[Data entries]

-- BEGIN --

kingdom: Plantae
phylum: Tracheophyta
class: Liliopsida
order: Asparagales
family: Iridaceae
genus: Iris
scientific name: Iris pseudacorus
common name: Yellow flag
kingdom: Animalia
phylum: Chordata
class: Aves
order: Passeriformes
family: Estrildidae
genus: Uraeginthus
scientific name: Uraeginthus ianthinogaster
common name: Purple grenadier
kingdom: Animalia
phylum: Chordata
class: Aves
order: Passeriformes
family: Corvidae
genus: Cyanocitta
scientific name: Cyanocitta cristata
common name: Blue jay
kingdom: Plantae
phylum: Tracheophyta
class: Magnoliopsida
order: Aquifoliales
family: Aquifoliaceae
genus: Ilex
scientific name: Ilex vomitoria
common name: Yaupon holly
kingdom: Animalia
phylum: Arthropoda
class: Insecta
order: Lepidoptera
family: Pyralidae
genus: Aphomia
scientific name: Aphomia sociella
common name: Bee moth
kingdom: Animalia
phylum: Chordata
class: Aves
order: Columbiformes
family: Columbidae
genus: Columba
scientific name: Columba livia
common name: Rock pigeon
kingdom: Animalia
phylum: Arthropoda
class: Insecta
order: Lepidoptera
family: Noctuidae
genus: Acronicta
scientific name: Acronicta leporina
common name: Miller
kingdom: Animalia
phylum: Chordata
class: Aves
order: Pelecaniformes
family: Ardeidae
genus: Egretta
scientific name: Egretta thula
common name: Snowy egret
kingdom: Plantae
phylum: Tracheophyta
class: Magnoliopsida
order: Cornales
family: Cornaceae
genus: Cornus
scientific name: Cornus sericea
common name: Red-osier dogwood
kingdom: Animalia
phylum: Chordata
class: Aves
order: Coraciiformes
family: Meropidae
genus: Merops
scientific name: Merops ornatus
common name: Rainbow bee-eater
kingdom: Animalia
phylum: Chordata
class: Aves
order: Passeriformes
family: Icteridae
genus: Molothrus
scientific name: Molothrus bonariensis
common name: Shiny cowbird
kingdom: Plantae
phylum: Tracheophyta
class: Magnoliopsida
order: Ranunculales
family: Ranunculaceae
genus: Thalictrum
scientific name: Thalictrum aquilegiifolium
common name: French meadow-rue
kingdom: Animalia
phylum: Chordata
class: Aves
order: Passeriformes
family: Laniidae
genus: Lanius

-- END --

[Problem to solve] Reproduce every line above without changes, from the line containing "genus: Thalictrum" down to the end of the records.

[Task solution]
genus: Thalictrum
scientific name: Thalictrum aquilegiifolium
common name: French meadow-rue
kingdom: Animalia
phylum: Chordata
class: Aves
order: Passeriformes
family: Laniidae
genus: Lanius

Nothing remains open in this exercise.